Records from a data collection
[Start of Attachment]

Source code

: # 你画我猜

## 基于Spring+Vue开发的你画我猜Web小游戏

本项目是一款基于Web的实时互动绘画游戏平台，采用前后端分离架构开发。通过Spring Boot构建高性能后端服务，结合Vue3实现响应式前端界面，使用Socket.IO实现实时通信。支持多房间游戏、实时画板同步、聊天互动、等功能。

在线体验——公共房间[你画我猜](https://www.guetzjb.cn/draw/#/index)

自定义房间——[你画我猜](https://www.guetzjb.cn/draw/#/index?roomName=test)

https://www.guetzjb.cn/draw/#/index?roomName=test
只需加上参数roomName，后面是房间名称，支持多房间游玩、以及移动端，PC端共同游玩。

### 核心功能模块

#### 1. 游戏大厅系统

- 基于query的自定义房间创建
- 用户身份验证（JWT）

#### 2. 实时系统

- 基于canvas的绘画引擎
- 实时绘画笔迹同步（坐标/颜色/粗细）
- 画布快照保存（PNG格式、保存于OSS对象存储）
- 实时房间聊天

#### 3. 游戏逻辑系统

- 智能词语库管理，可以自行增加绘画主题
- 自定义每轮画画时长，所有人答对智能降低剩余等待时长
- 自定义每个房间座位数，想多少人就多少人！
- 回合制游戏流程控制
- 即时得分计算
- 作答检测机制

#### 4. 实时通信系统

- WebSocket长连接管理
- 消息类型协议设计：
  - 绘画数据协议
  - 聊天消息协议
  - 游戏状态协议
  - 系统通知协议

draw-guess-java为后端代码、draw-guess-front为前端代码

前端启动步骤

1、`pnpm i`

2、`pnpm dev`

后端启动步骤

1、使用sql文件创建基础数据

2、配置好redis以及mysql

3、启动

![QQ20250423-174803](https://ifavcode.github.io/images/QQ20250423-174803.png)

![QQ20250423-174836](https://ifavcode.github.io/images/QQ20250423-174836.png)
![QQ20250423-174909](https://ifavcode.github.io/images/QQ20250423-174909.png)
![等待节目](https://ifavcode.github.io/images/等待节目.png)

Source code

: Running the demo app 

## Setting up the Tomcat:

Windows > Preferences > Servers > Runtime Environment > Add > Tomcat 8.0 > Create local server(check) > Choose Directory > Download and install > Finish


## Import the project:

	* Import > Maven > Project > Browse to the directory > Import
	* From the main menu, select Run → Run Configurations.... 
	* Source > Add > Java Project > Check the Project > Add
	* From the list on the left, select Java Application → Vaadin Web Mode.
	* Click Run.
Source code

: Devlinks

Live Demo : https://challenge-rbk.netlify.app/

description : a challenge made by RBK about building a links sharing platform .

[End of Attachment]

• [EXERCISE INSTRUCTIONS]:
Which lines in the data hold the string "https"? Copy each of them.

• [TASK SOLUTION]:
在线体验——公共房间[你画我猜](https://www.guetzjb.cn/draw/#/index)
自定义房间——[你画我猜](https://www.guetzjb.cn/draw/#/index?roomName=test)
https://www.guetzjb.cn/draw/#/index?roomName=test
![QQ20250423-174803](https://ifavcode.github.io/images/QQ20250423-174803.png)
![QQ20250423-174836](https://ifavcode.github.io/images/QQ20250423-174836.png)
![QQ20250423-174909](https://ifavcode.github.io/images/QQ20250423-174909.png)
![等待节目](https://ifavcode.github.io/images/等待节目.png)
Live Demo : https://challenge-rbk.netlify.app/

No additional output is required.